>>

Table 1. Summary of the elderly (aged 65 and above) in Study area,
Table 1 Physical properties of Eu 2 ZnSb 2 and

<<
>>

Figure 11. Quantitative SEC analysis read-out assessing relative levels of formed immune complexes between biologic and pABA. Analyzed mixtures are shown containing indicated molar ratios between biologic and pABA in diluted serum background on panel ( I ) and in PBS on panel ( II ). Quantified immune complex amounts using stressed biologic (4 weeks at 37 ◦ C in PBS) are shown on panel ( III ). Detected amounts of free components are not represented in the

<<
>>

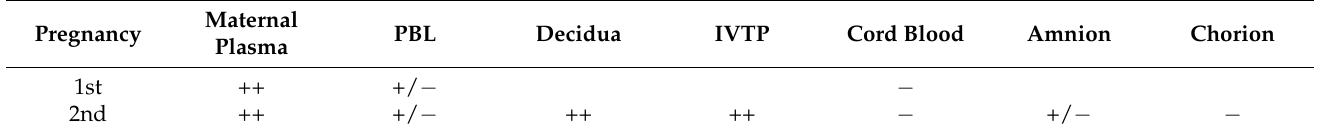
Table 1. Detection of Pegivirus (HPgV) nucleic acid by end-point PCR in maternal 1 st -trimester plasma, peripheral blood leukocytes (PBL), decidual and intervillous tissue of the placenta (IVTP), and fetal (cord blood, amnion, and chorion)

<<

List all lines from the entries that include the word "Table".

» **Written response**
Table 1. Summary of the elderly (aged 65 and above) in Study area,
Table 1 Physical properties of Eu 2 ZnSb 2 and
Table 1. Detection of Pegivirus (HPgV) nucleic acid by end-point PCR in maternal 1 st -trimester plasma, peripheral blood leukocytes (PBL), decidual and intervillous tissue of the placenta (IVTP), and fetal (cord blood, amnion, and chorion)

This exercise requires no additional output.